Aim of the task
State, as one number, how many lines in these records hold "down".

Saved data entries:

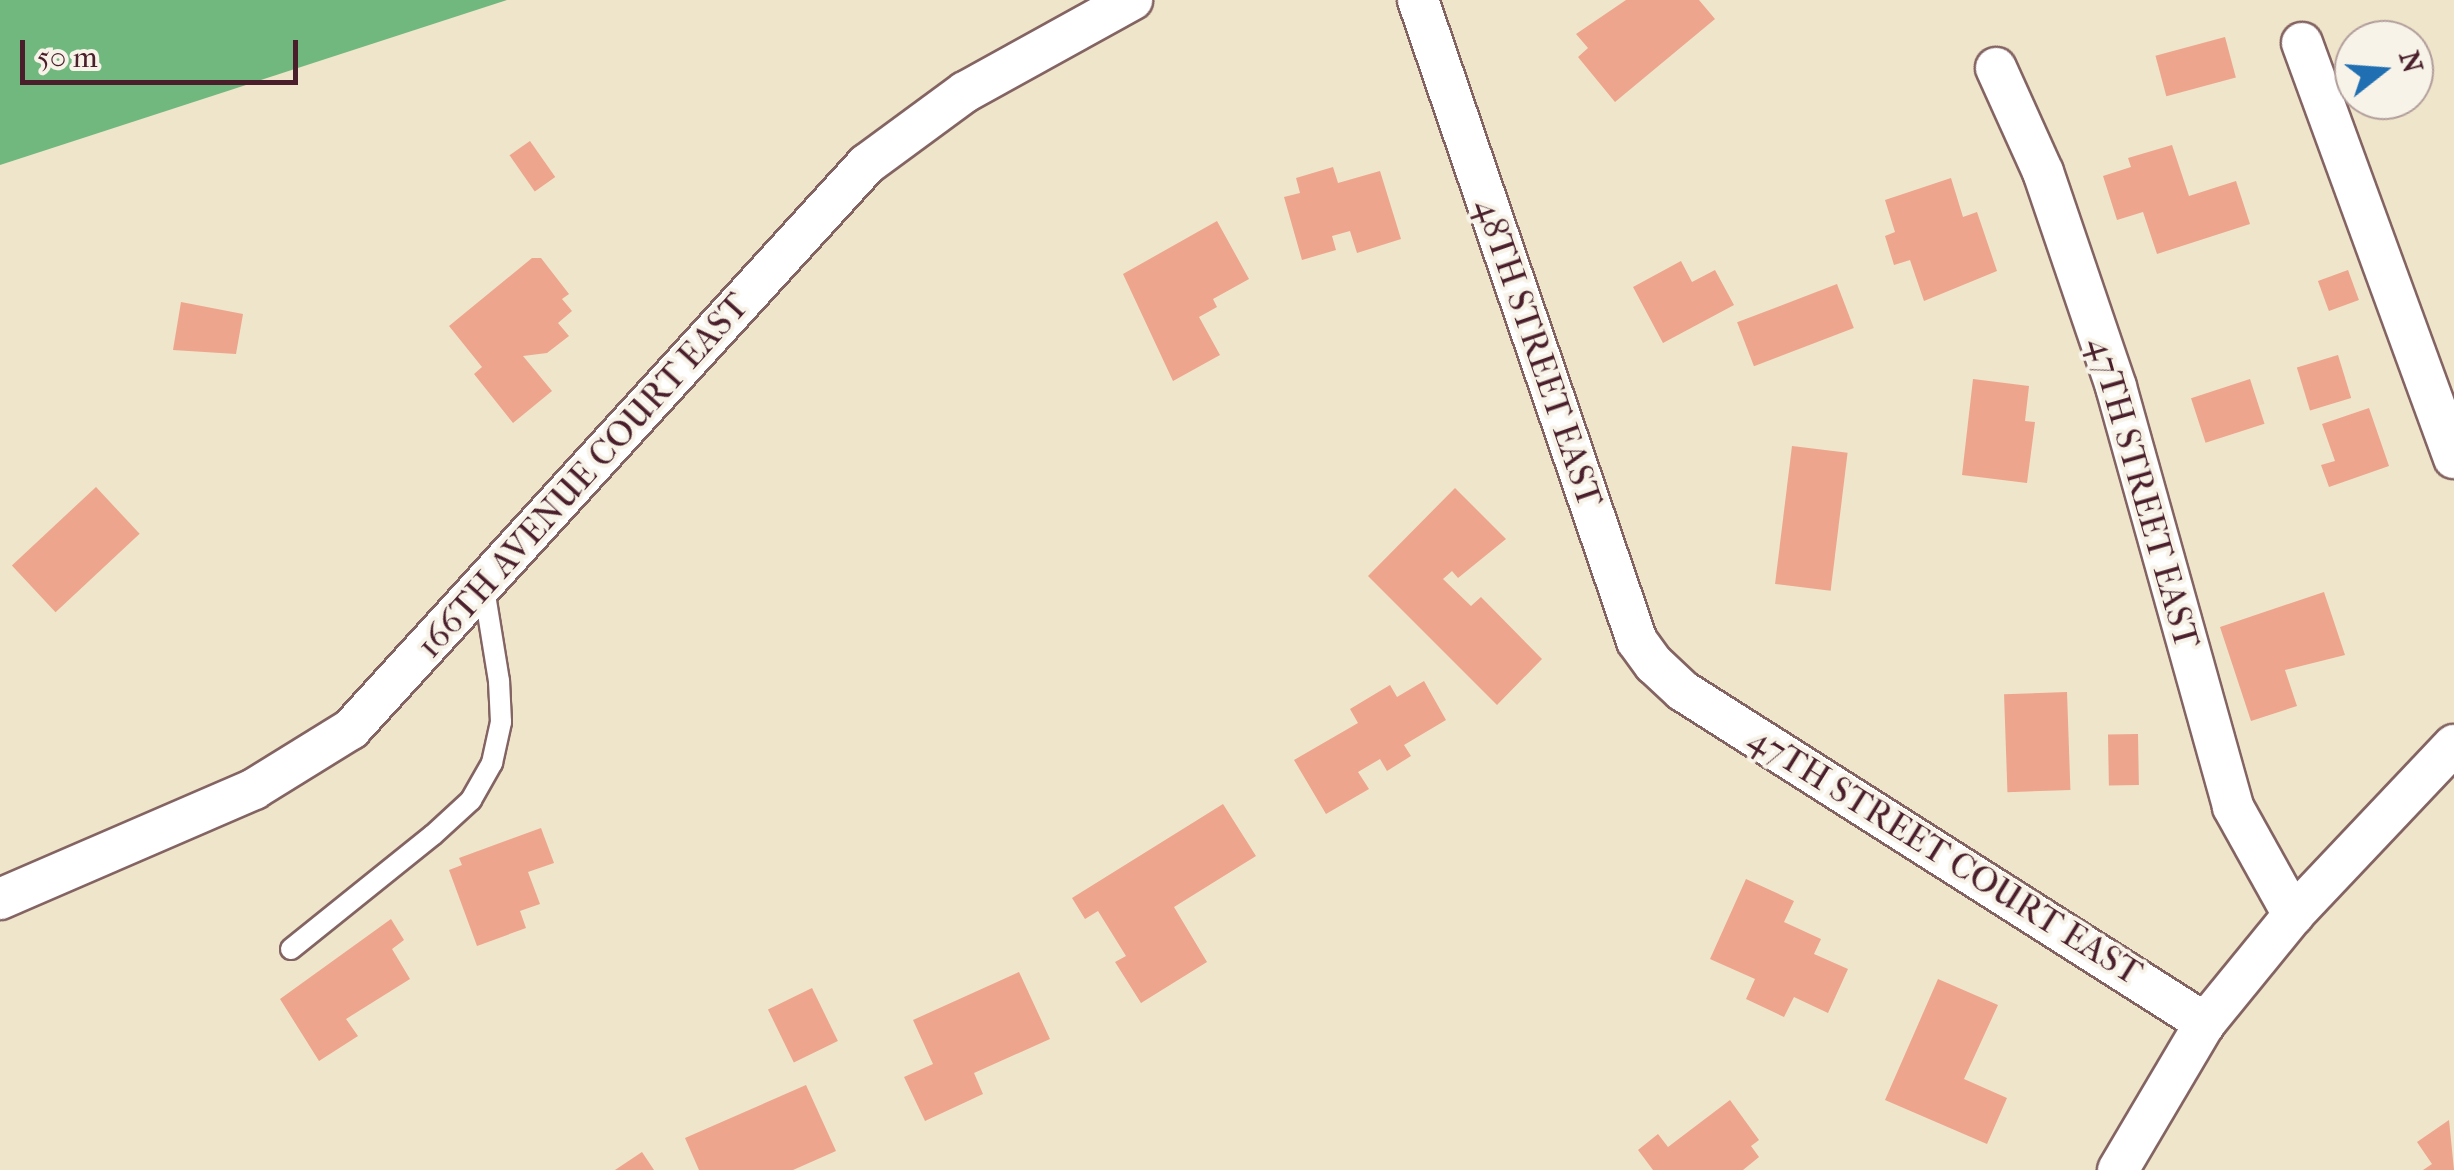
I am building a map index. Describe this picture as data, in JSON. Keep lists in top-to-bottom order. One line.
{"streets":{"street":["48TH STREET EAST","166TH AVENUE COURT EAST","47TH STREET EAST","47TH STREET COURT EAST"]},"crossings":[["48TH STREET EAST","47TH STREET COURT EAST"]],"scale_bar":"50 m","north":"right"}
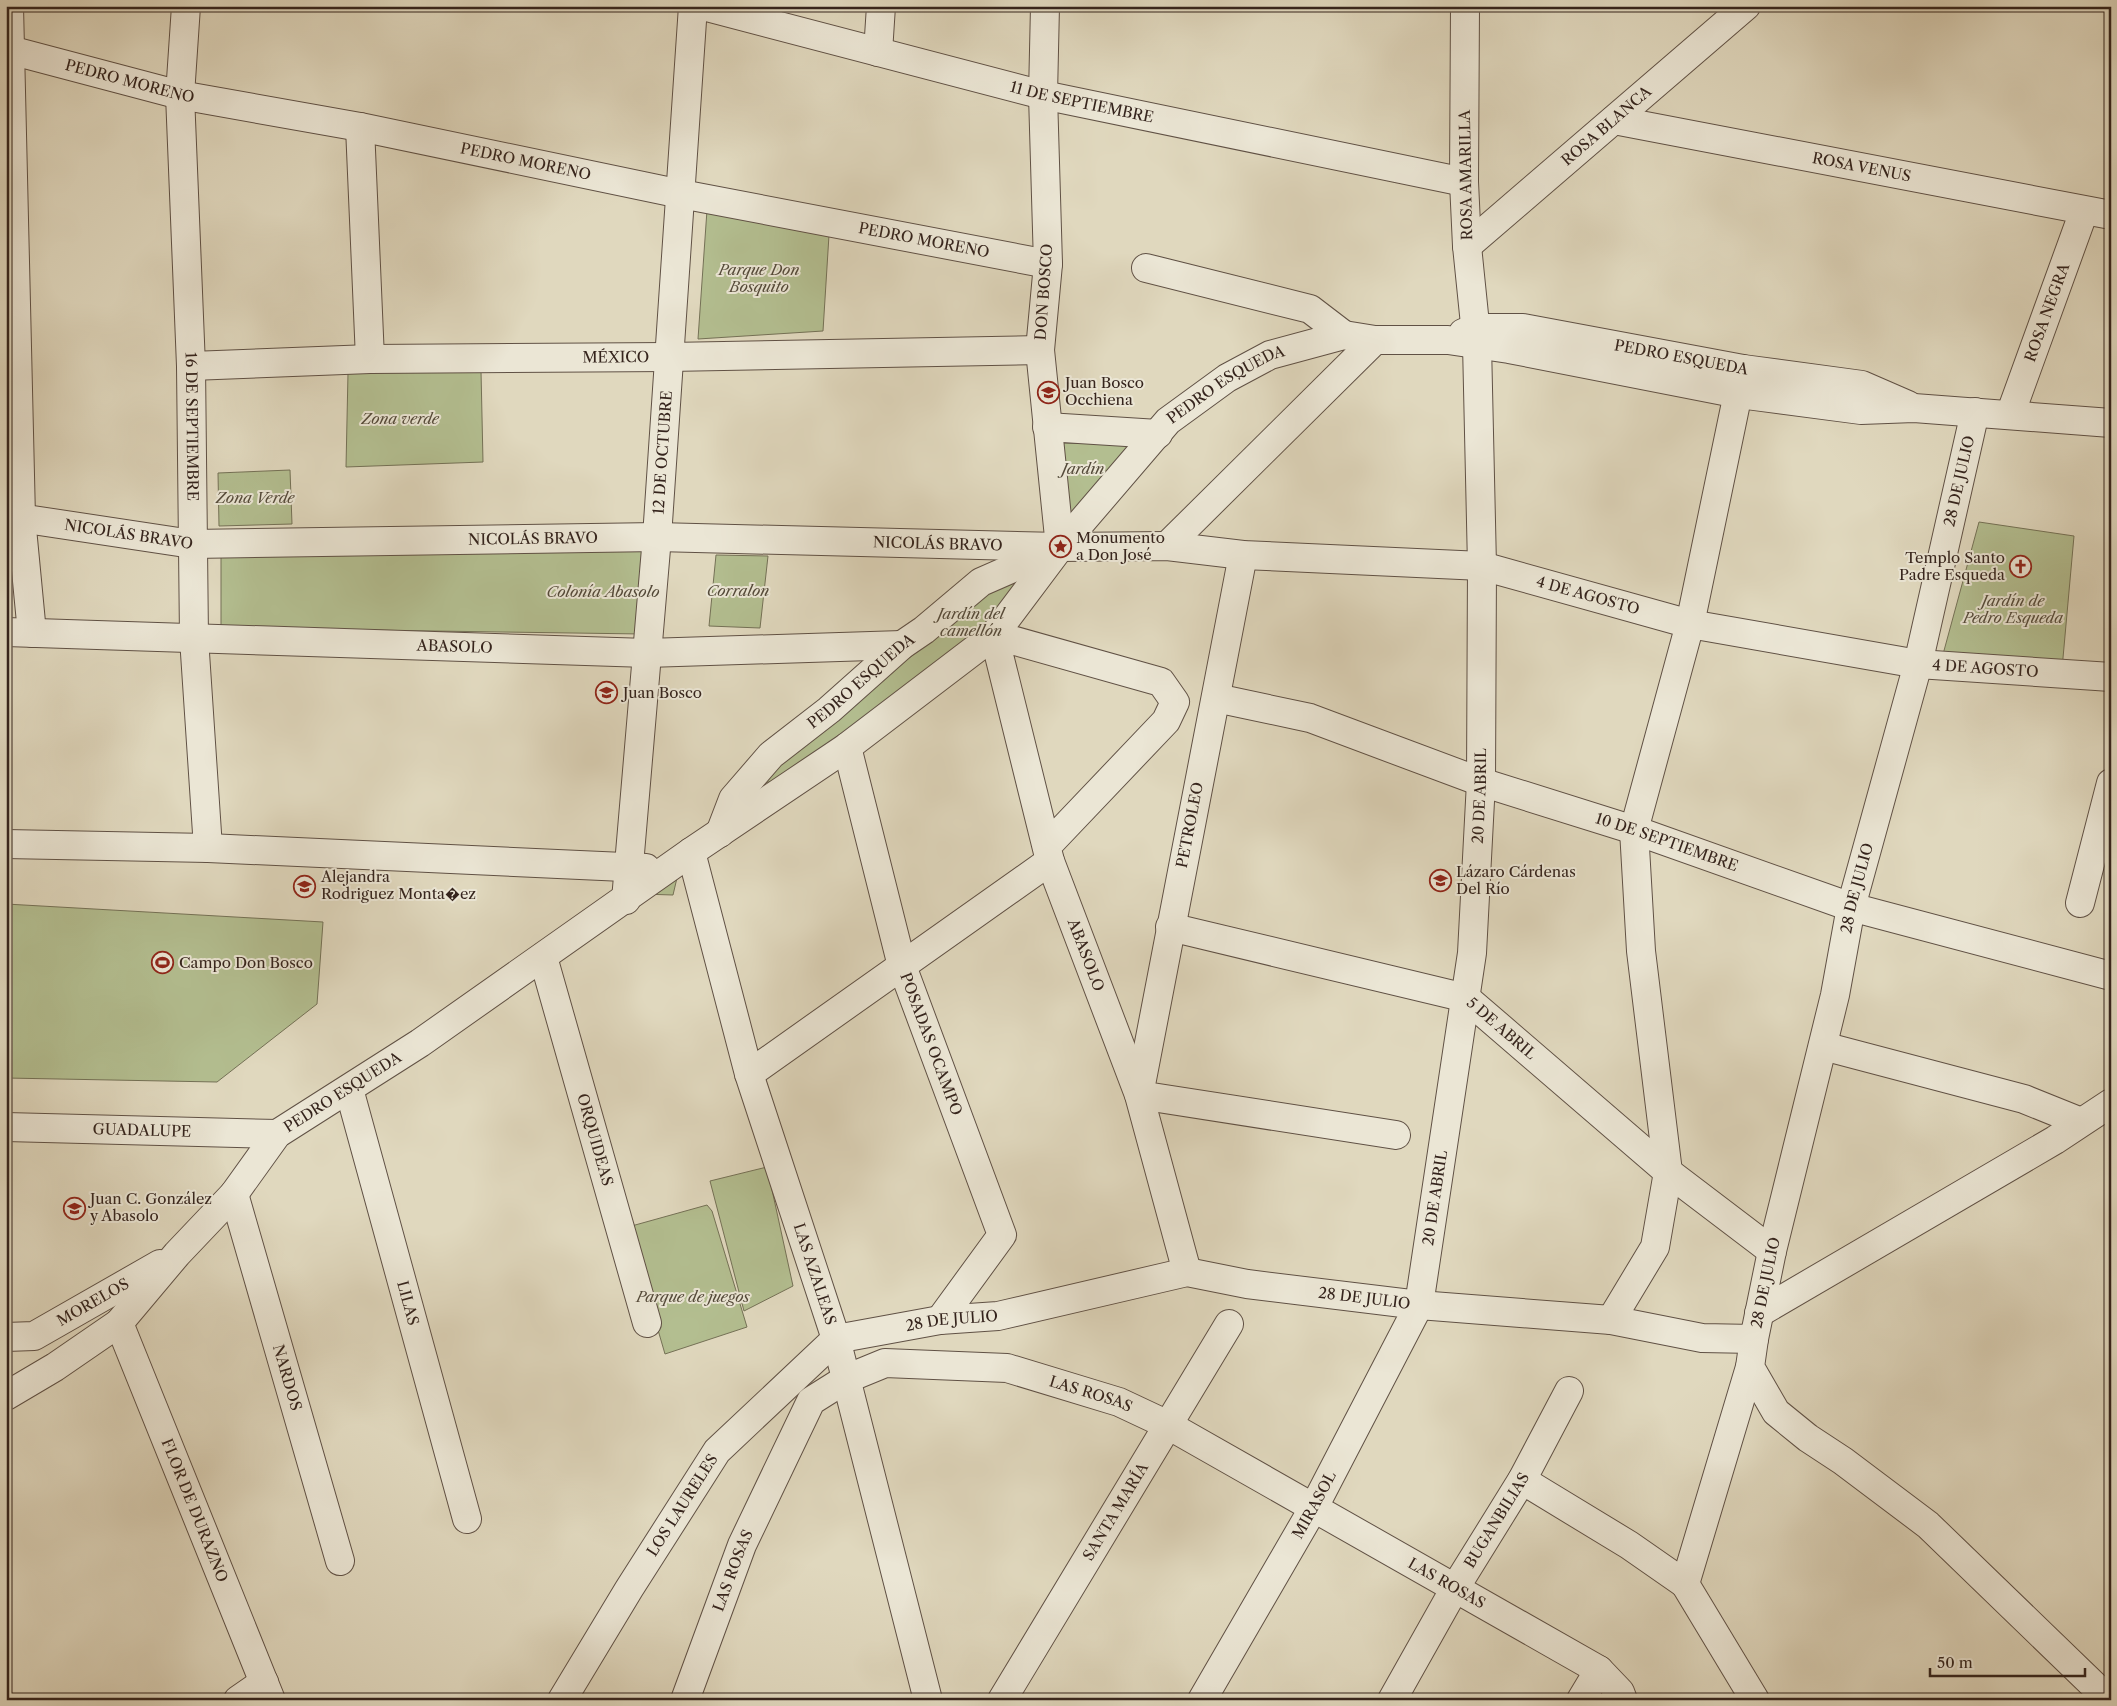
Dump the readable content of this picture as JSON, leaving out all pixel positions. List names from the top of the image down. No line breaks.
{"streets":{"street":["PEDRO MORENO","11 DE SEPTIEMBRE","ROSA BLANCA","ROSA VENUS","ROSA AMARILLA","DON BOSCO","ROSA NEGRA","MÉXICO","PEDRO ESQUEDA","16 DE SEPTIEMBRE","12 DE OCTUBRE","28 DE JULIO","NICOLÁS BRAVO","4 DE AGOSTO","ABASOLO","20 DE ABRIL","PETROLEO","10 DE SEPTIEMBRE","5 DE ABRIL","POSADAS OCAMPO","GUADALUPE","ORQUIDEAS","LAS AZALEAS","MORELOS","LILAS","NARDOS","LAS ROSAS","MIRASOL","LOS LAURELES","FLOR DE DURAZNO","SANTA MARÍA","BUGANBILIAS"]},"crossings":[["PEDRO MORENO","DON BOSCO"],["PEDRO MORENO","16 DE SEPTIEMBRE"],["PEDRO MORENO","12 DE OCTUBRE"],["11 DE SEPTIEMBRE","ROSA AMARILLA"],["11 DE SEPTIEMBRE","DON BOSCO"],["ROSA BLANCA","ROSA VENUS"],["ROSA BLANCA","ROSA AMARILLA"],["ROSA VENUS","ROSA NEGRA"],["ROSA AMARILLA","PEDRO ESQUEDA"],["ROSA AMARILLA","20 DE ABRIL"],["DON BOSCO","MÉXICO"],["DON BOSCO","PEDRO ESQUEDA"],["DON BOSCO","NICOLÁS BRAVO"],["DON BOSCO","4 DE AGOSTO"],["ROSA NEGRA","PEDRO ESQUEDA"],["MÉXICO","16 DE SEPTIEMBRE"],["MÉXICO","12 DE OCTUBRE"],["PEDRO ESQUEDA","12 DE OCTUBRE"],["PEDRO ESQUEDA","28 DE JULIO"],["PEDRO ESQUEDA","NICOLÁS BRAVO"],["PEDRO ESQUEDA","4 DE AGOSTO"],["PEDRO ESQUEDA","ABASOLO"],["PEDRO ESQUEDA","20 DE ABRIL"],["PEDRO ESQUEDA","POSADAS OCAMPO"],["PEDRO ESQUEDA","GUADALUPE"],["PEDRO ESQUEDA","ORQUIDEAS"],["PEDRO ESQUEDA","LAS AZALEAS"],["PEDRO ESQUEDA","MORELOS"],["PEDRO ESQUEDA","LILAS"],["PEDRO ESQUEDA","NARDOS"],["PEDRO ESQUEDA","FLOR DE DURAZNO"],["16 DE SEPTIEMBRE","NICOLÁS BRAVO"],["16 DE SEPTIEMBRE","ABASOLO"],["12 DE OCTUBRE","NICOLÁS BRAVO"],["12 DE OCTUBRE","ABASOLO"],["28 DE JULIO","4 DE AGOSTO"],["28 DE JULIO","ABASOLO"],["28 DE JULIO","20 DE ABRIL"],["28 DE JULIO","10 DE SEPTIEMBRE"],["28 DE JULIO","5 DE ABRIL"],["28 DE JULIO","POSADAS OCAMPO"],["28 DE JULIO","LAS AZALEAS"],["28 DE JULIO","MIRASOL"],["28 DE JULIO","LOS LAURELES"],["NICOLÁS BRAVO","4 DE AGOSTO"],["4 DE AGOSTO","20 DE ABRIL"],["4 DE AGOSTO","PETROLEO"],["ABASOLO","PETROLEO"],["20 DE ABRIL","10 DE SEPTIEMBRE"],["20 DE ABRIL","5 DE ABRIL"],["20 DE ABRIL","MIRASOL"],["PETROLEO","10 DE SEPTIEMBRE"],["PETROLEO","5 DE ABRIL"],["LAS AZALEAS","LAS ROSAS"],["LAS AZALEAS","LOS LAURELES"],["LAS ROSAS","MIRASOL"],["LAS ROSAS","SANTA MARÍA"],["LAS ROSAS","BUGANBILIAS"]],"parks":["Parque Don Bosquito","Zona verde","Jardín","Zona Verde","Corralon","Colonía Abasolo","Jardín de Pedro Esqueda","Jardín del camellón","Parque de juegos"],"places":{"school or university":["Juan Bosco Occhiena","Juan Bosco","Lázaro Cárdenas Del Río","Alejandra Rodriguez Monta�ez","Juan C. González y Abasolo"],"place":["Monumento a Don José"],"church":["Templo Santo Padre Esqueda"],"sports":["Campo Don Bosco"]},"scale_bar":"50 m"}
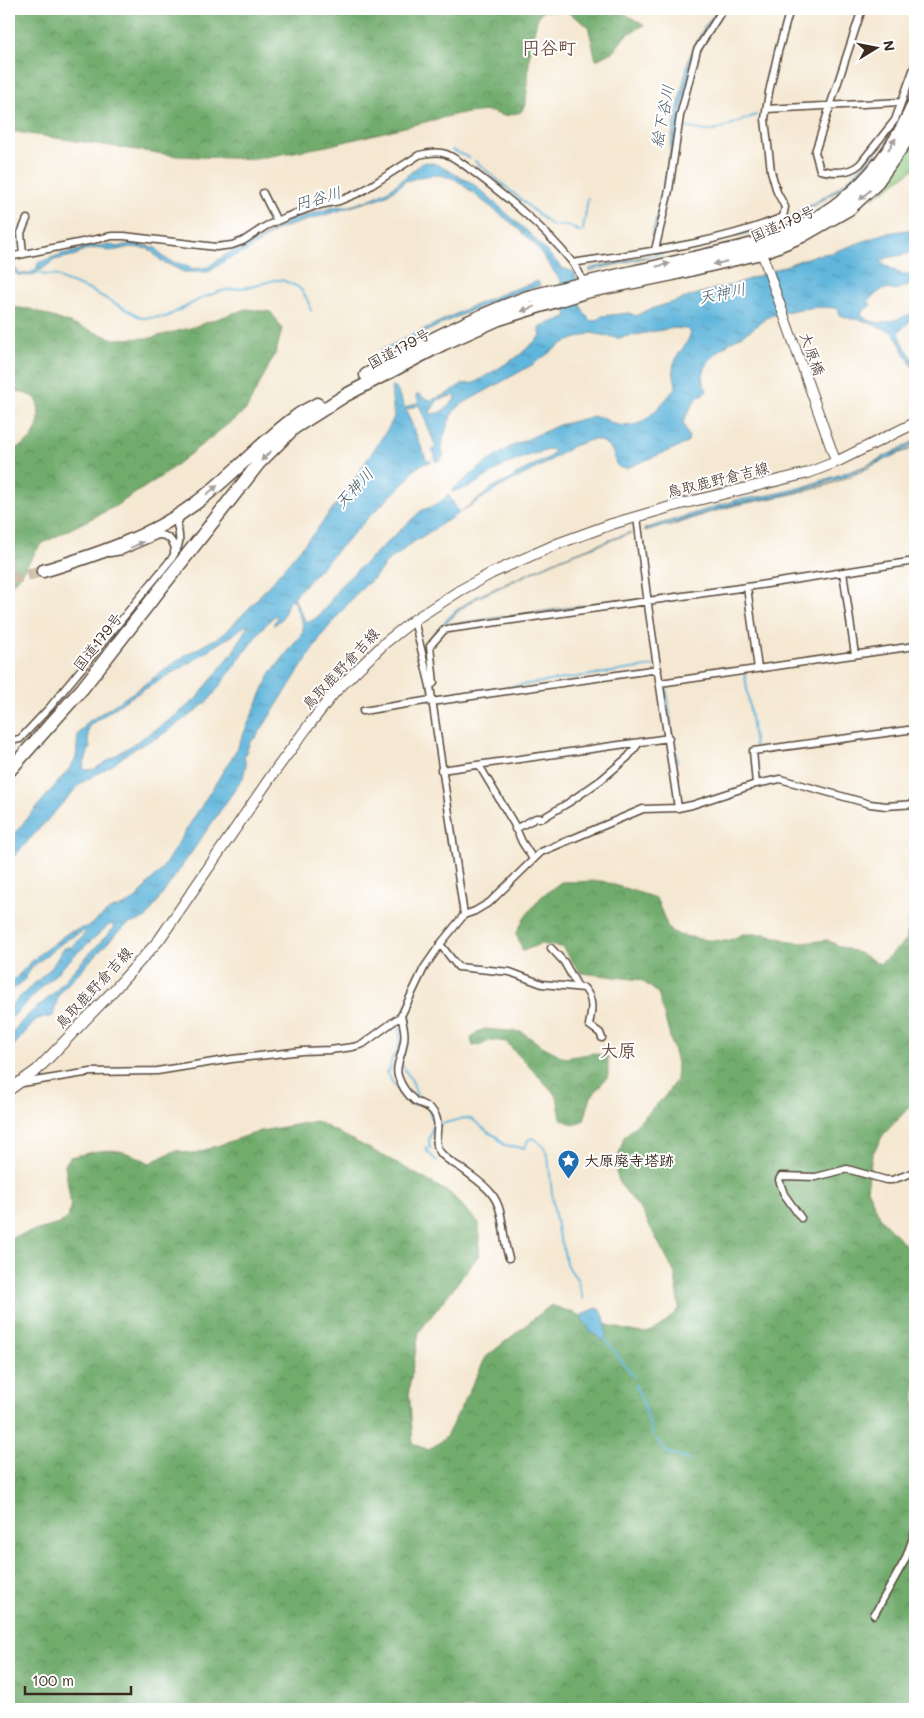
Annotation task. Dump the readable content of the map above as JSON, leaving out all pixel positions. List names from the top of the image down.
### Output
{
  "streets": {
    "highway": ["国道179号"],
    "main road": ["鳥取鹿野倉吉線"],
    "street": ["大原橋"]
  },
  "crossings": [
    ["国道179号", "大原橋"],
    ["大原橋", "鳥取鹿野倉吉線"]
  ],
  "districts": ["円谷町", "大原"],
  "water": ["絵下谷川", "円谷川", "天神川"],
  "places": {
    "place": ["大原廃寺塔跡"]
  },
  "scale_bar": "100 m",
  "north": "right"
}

Result for this exercise
2